**PROMPT**: Your answer must consist of exactly the lines below, starting with the line with "right elbow: (825, 1239)" and going on through the line with "left knee: (1597, 1171)", and nothing else.
>>>
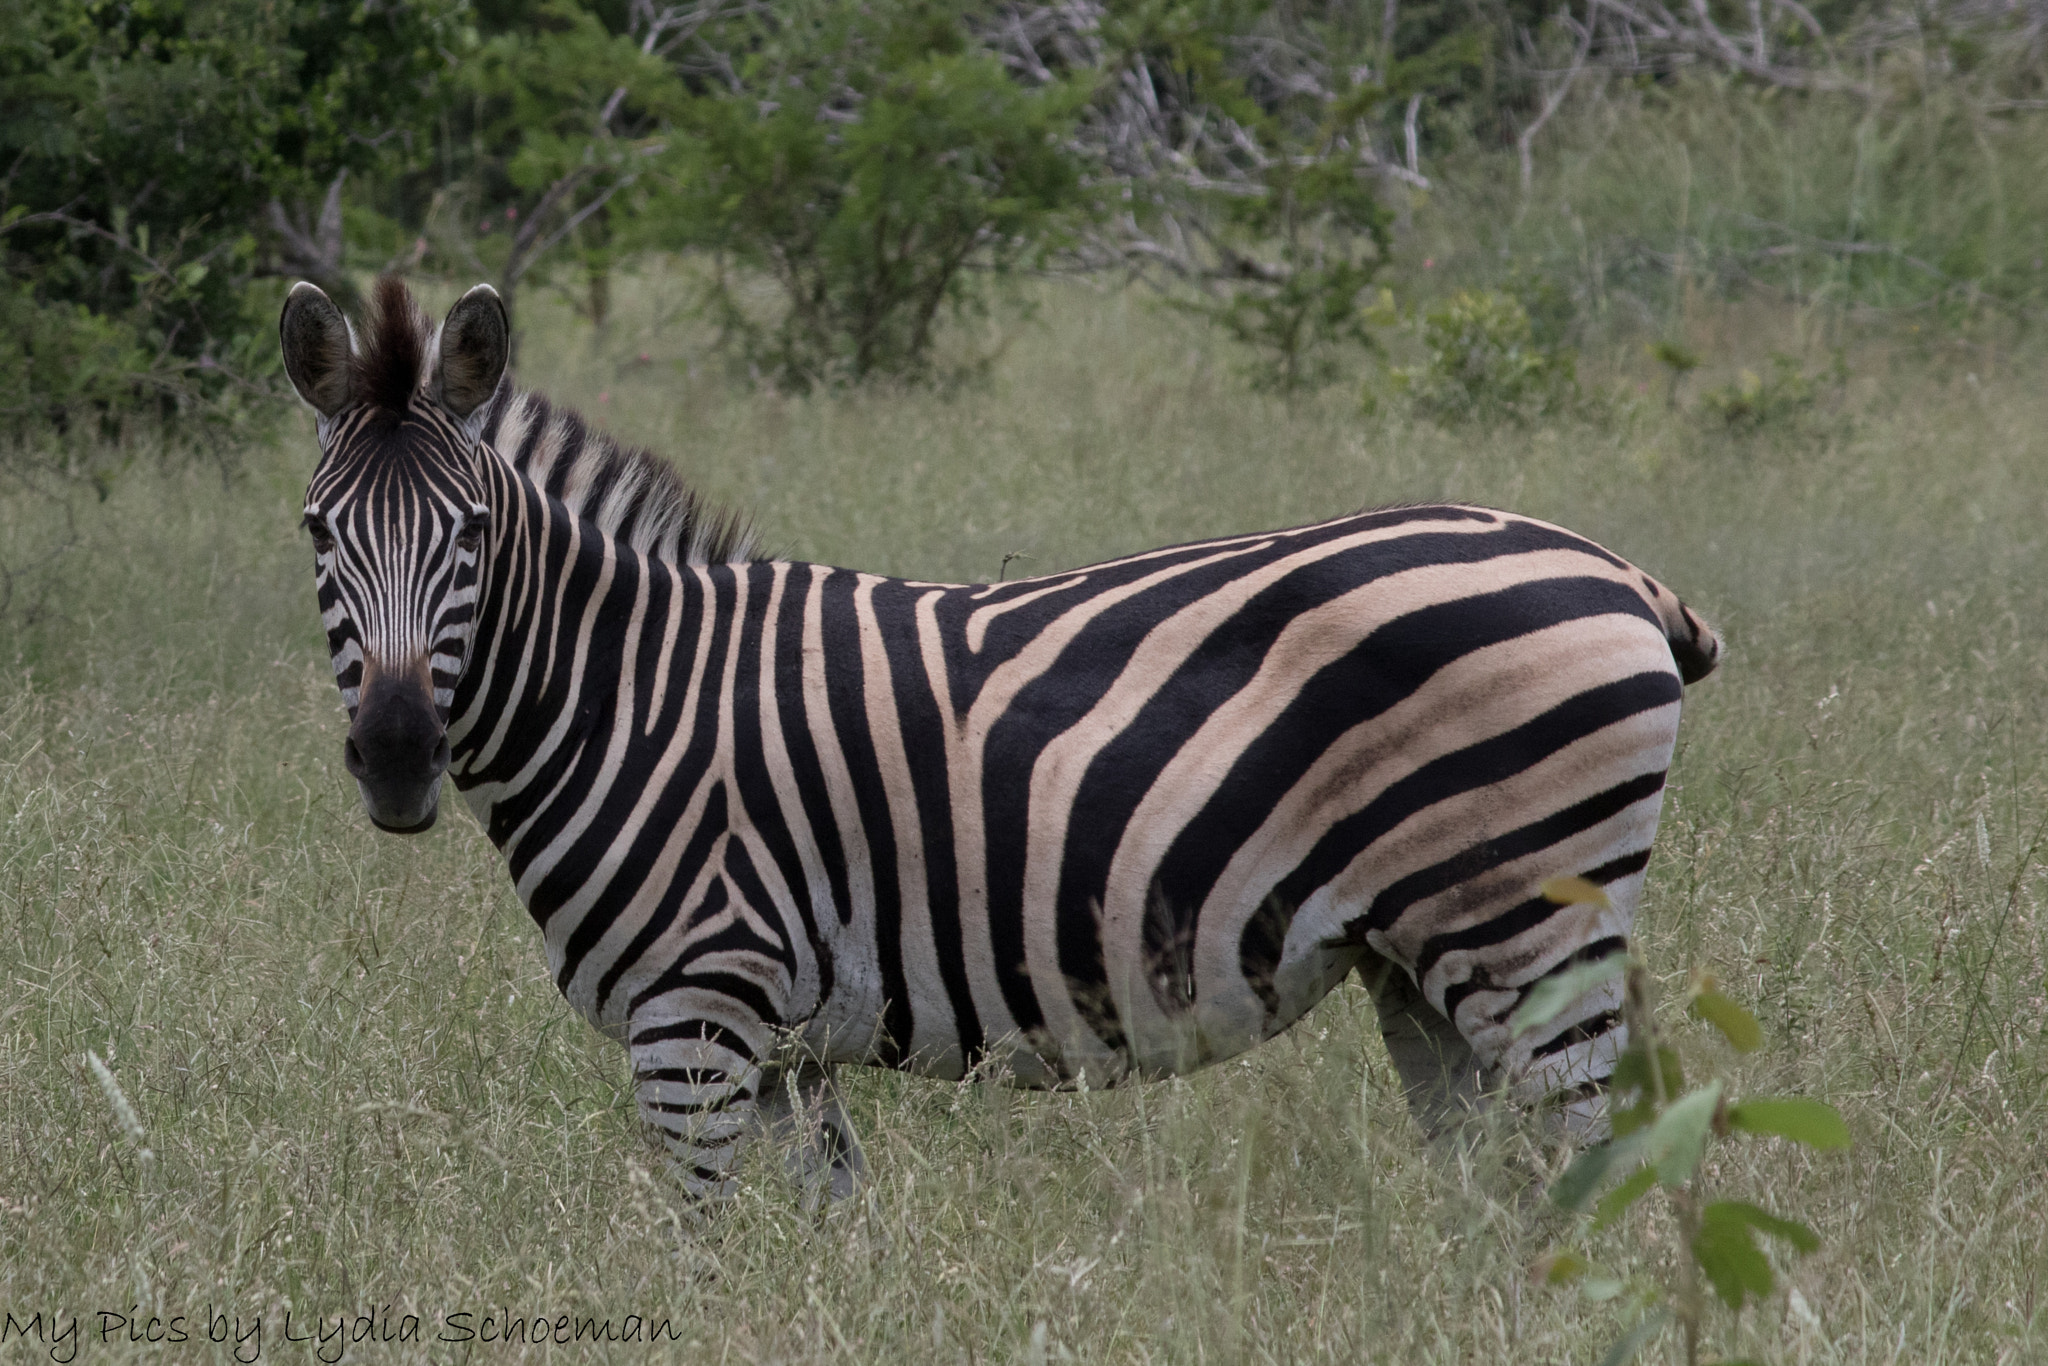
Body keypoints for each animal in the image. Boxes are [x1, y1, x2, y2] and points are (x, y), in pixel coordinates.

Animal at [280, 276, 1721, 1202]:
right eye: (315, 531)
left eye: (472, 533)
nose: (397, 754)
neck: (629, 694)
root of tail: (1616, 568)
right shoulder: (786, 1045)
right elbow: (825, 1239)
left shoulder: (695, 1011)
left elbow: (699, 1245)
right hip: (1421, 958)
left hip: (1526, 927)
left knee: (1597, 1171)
<<<
>>>
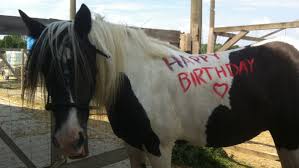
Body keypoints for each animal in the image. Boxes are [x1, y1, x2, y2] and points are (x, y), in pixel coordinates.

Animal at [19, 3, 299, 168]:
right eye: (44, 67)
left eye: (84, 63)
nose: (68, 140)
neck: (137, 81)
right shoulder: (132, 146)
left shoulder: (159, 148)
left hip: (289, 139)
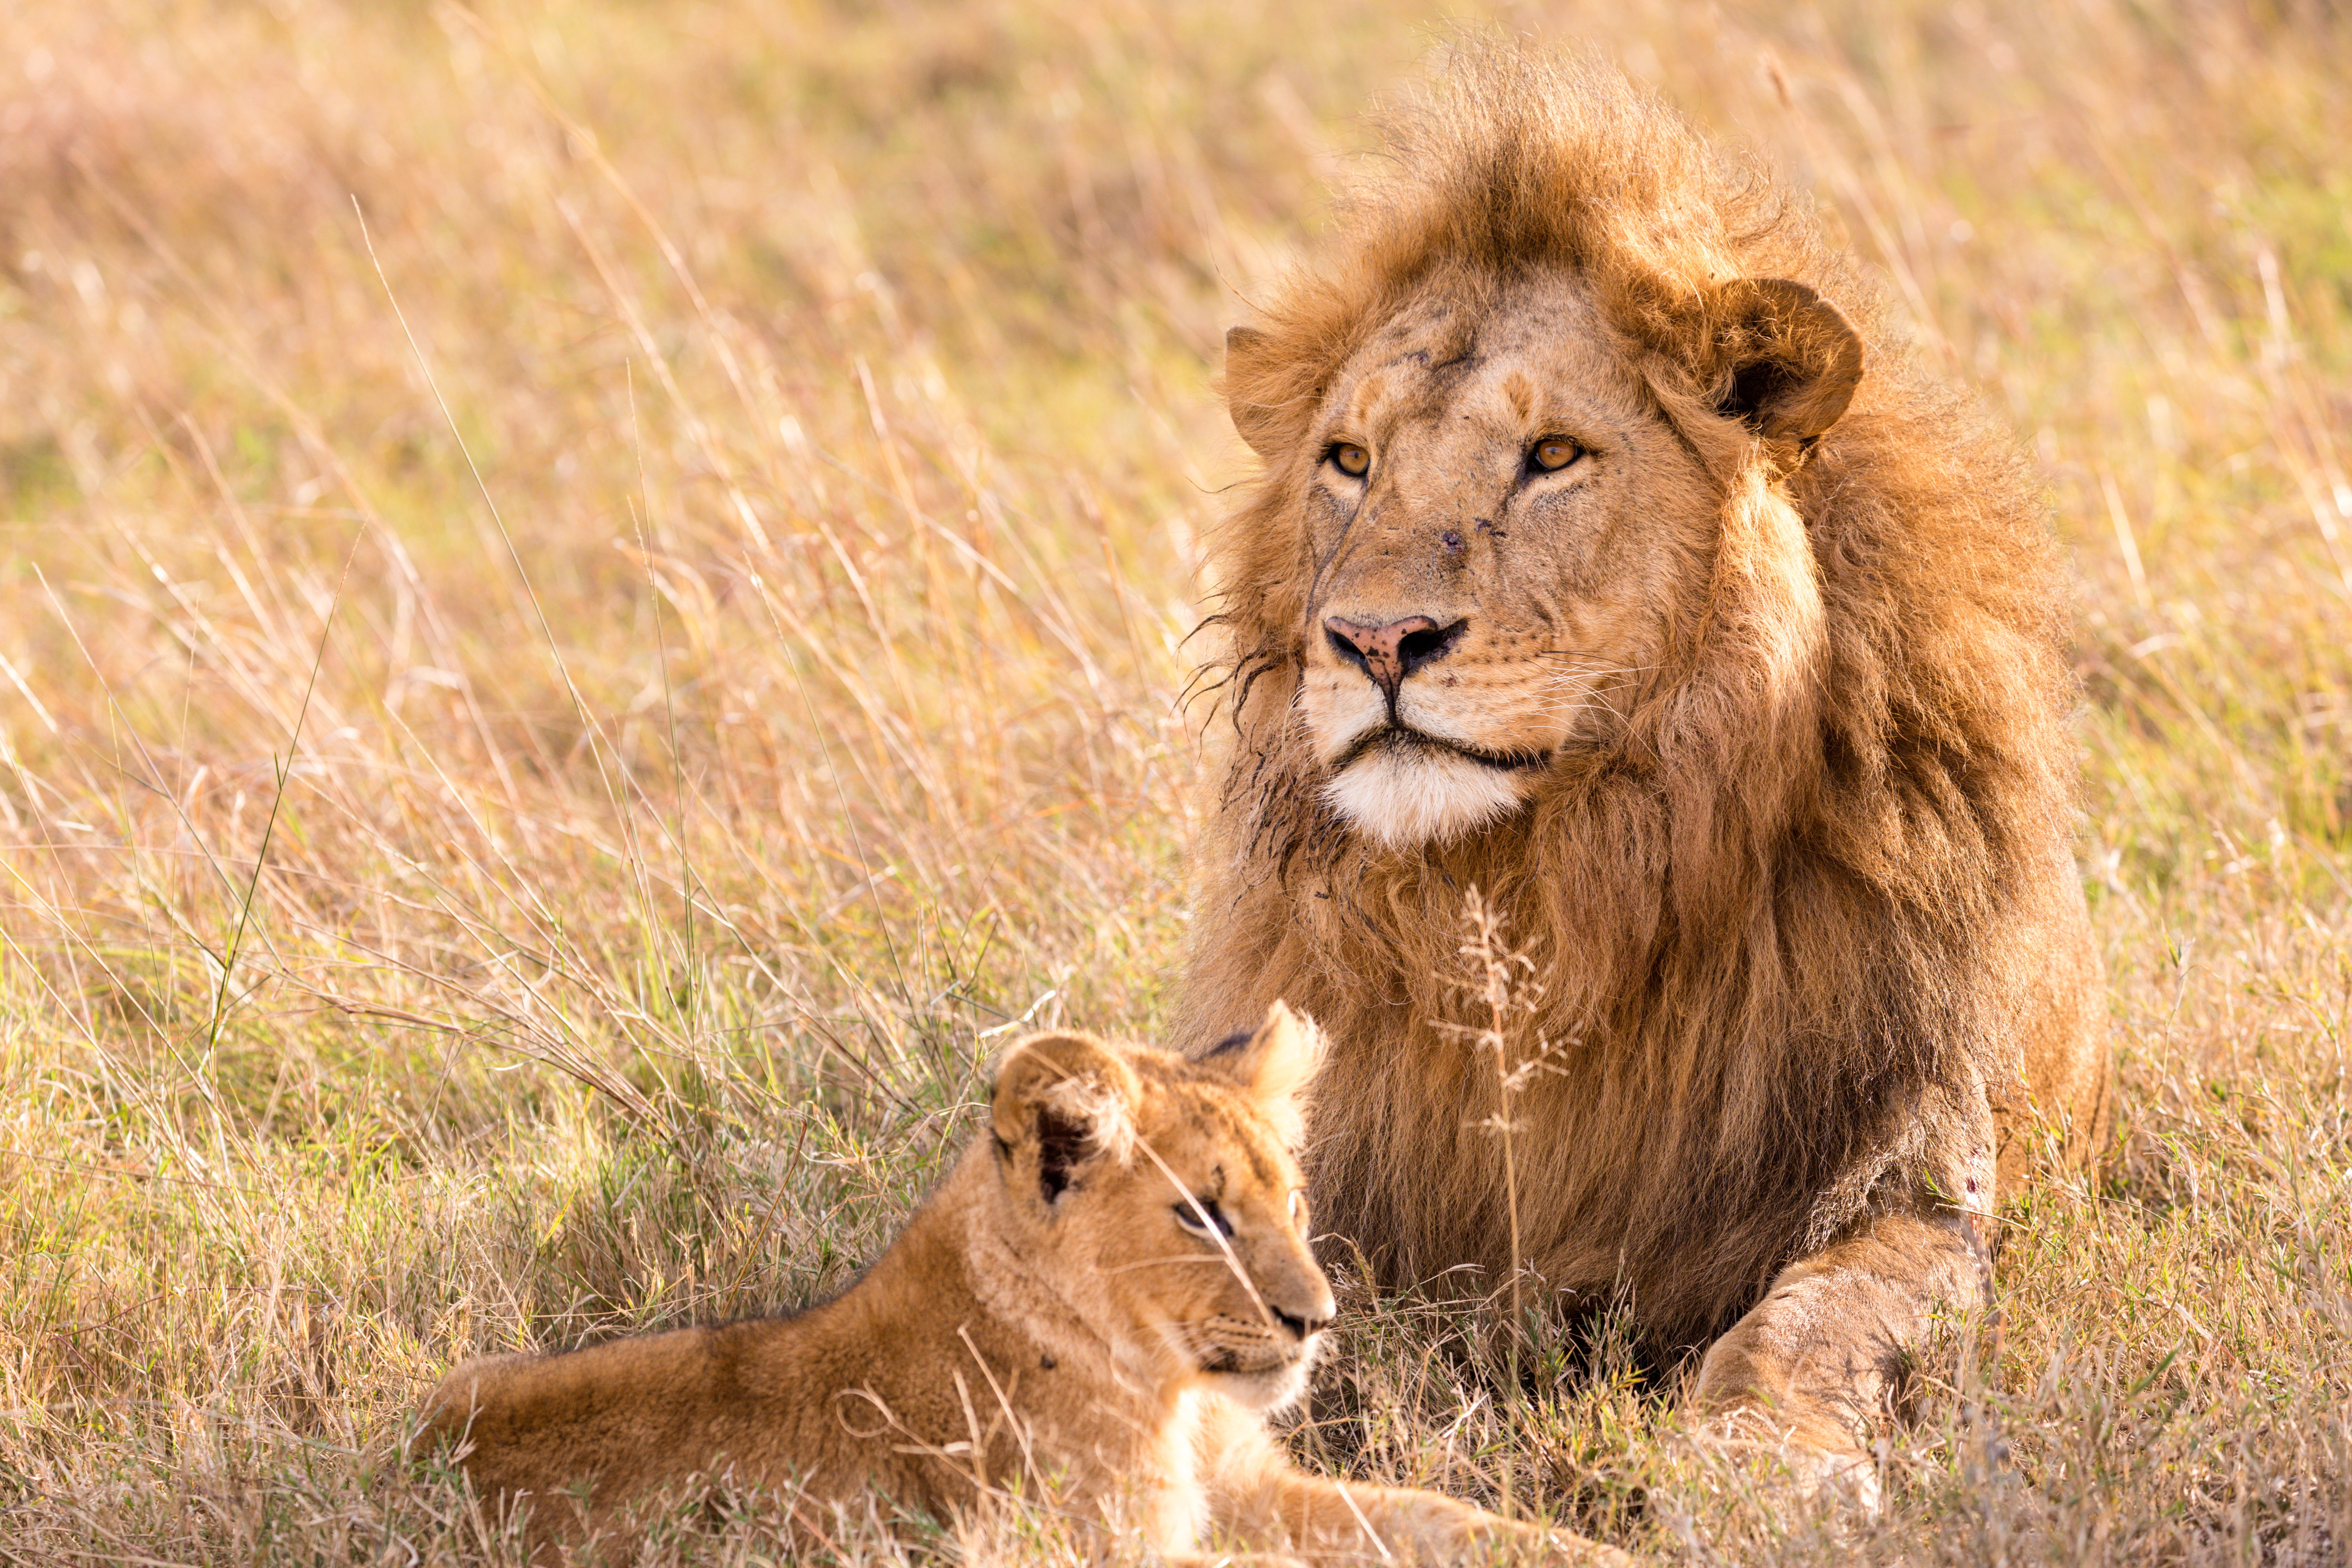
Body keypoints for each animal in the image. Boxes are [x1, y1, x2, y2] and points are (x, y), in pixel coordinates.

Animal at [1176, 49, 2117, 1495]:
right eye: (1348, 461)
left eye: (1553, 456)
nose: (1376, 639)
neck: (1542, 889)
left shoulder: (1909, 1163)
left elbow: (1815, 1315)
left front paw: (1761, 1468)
<<<
**OUTPUT**:
right elbow: (825, 1239)
left shoulder: (695, 1011)
left elbow: (699, 1245)
right hip: (1421, 958)
left hip: (1526, 927)
left knee: (1597, 1171)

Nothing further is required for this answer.